大家好:
小弟想將每個自變量逐步丟入隨機森林建模,如第一個模型結果會是投入1個自變量,第二個模型是投入2個,以此類推,以圖中iris資料為例,會共做4次模型,產出4個結果,但是我的迴圈只跑了頭跟尾,也就是1、4個自變量,漏了2、3個自變量的模型結果,想問問要怎麼改
data(iris)
library(dplyr)
library(MLmetrics)
library(randomForest)
#iris <- subset(iris,Species != "setosa")
out_c = data.frame()
out_p = data.frame()
out_r = data.frame()
out_f = data.frame()
n <- nrow(iris)
random <- sample(seq_len(n), size = round(0.7 * n))
train <- iris[random,]
test <- iris[-random,]
for(i in range(1,4)){
traindata <- train[,c(i,5)]
testdata <- test[,c(i,5)]
features <- setdiff(x = names(traindata), y = "Species")
set.seed(123)
c <- as.data.frame(tuneRF(x = traindata[features], y = traindata$Species,ntreeTry = 500)) #因建模預設500
out_c = rbind(out_c, c$mtry[which.min(c$OOBError)])

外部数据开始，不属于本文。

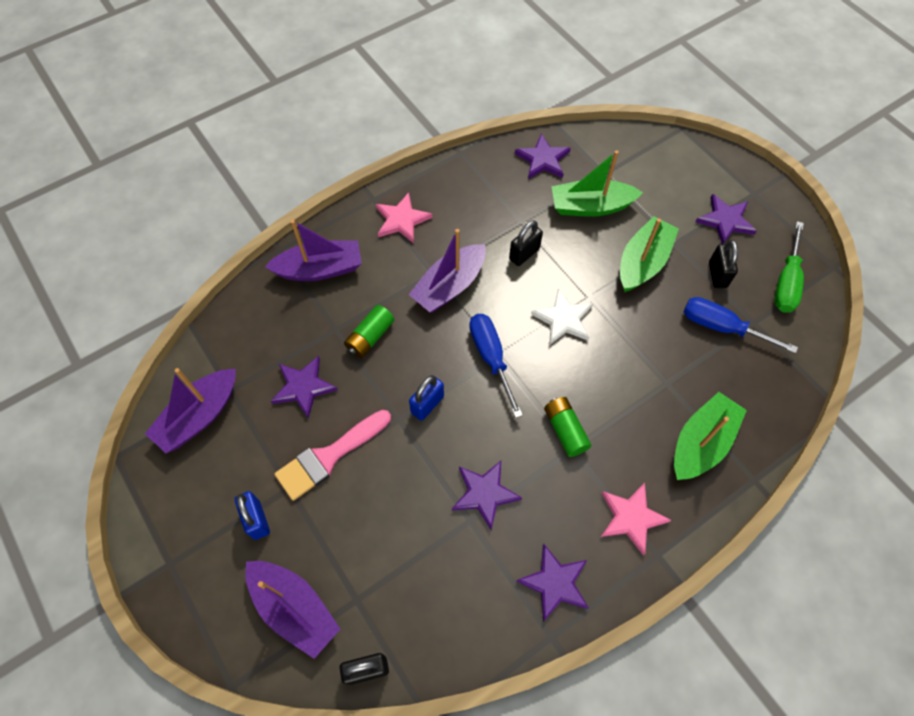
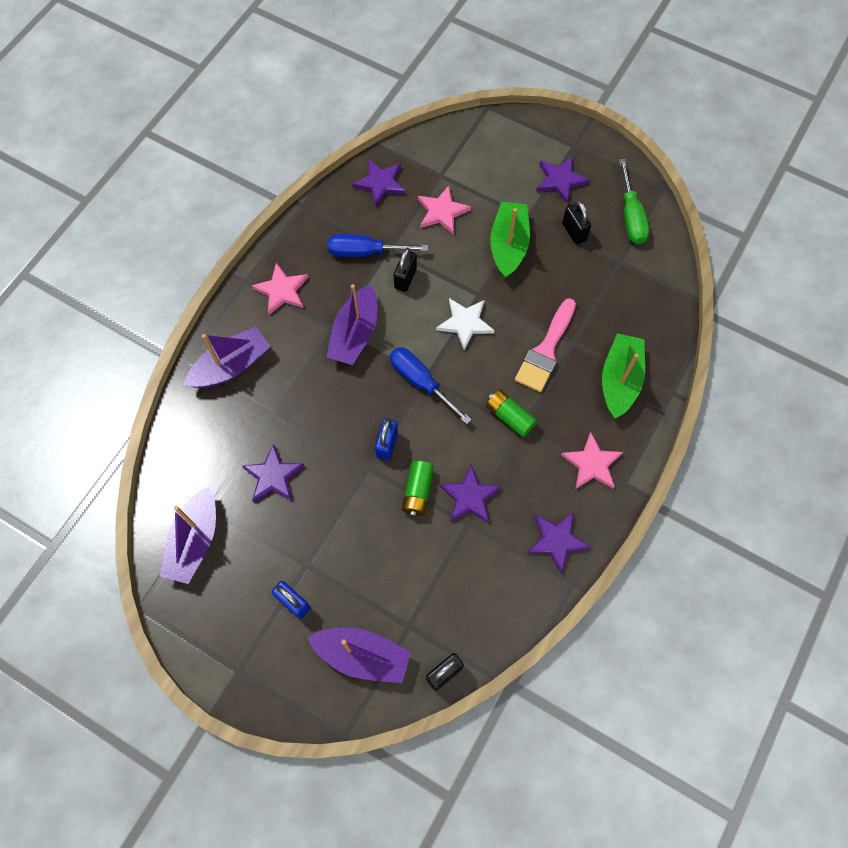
camera: 25 degrees left, 5 degrees up
pink brush [275,410,391,501] -> pink brush moved to [515,298,576,392]
green battery [344,305,394,358] -> green battery moved to [402,461,434,517]
green boat [552,150,643,217] -> pink star [418,186,471,235]
blue screwdriver [684,297,798,354] -> blue screwdriver moved to [328,234,428,257]

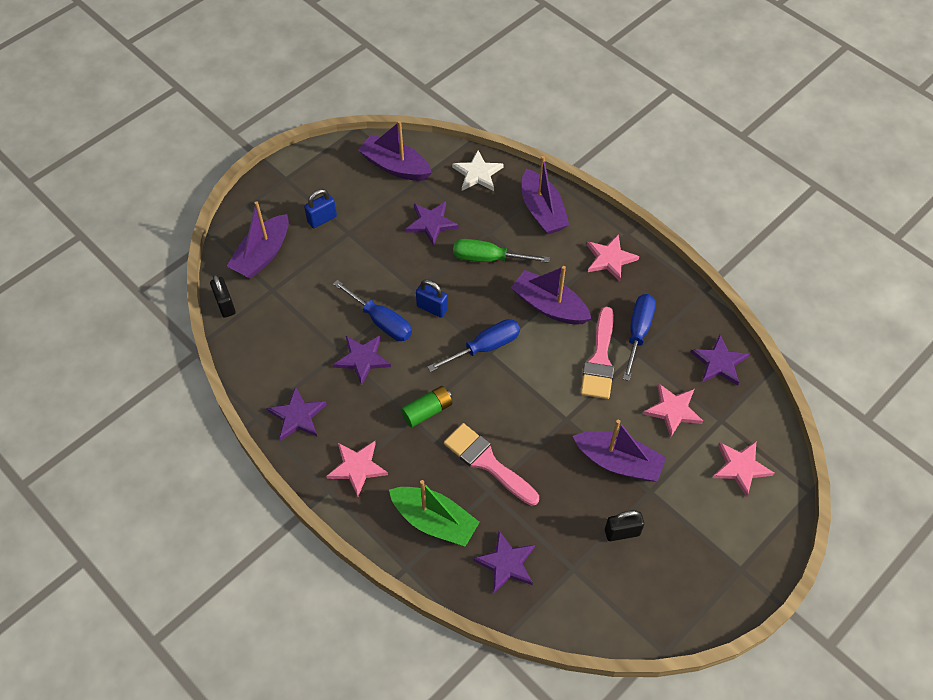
camera: 105 degrees right, 10 degrees down
black padlock [394,248,417,292] -> pink brush [581,306,614,399]
green battery [402,461,434,517] -> blue screwdriver [333,280,412,341]
white star [436,298,495,350] -> white star moved to [452,150,504,191]
green boat [490,202,530,278] -> purple boat [573,420,666,482]
purple star [536,156,590,203] -> purple star moved to [473,531,535,593]
green screwdriver [619,159,649,244] -> green screwdriver moved to [453,239,550,263]
none -> pink star [713,442,774,497]

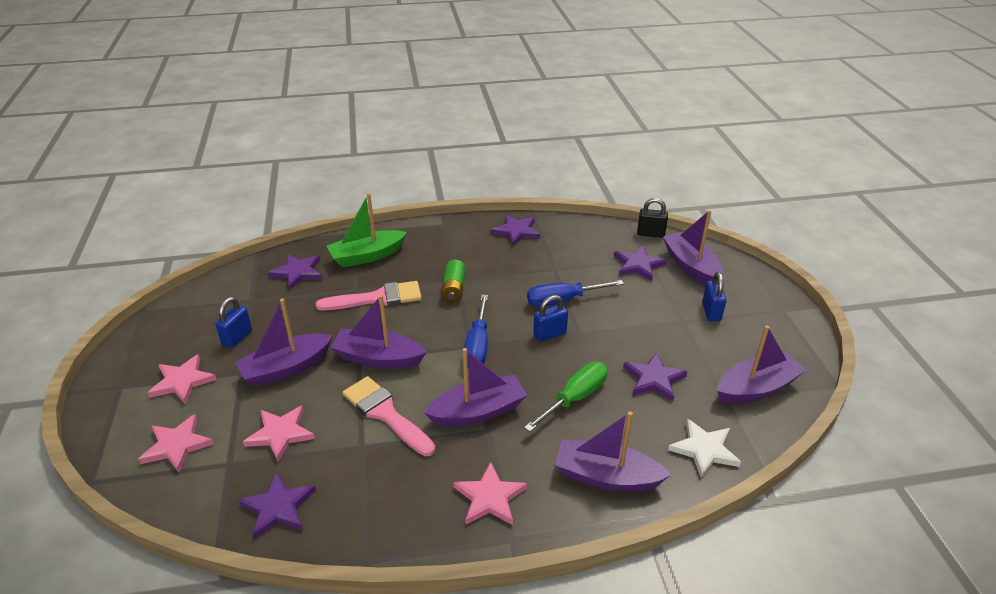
camera: 125 degrees right, 20 degrees down
pink star [326,441,388,497] -> pink star moved to [148,354,217,404]
purple star [333,335,391,385] -> purple star moved to [614,246,667,281]
black padlock [605,510,644,541] -> blue padlock [215,297,252,348]
blue screwdriver [623,294,656,381] -> none
none -> purple boat [330,295,426,369]

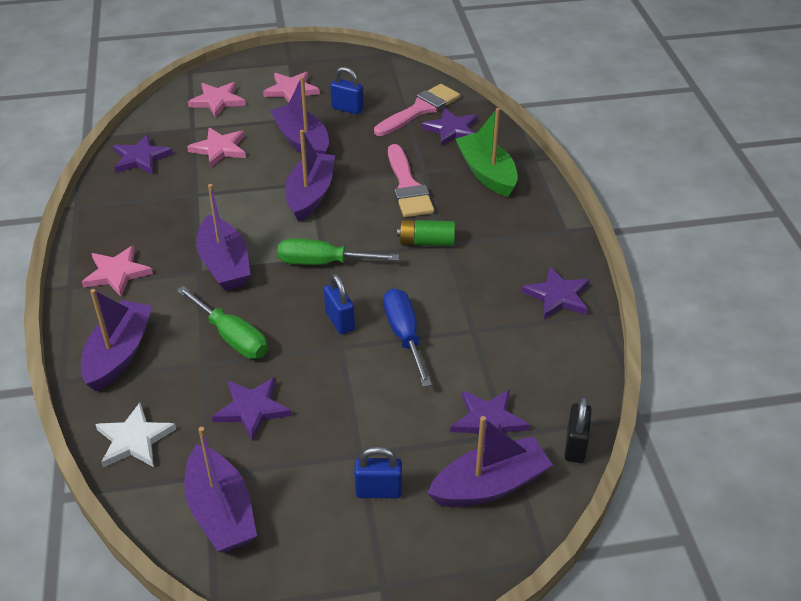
camera: 90 degrees right, 5 degrees up
pink brush [343,376,435,456] -> pink brush moved to [374,84,460,136]
blue screwdriver [464,295,488,368] -> green screwdriver [278,238,399,265]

rf_model <- randomForest(Species~., data = traindata,
ntree = 500, mtry = c$mtry[which.min(c$OOBError)],
do.trace = 100,na.action = na.roughfix)
rf_future <- predict(rf_model,testdata)
rf_future <- as.data.frame(rf_future)
rf_final <- cbind(rf_future,testdata)
p <- Precision(rf_final$Species, rf_final$rf_future, positive = 'versicolor')
out_p = rbind(out_p, p)
r <- Recall(rf_final$Species, rf_final$rf_future, positive = 'versicolor')
out_r = rbind(out_r, r)
f <- F1_Score(rf_final$Species, rf_final$rf_future, positive = 'versicolor')
out_f = rbind(out_f, f)
print(i)
}
描述統計函數:range()
range() 是能夠將輸入數值向量中最大值與最小值回傳的函數。
是這個原因嗎?
這樣他只給1跟4是很正常的
改用for (i in c(1:4))這樣試試看呢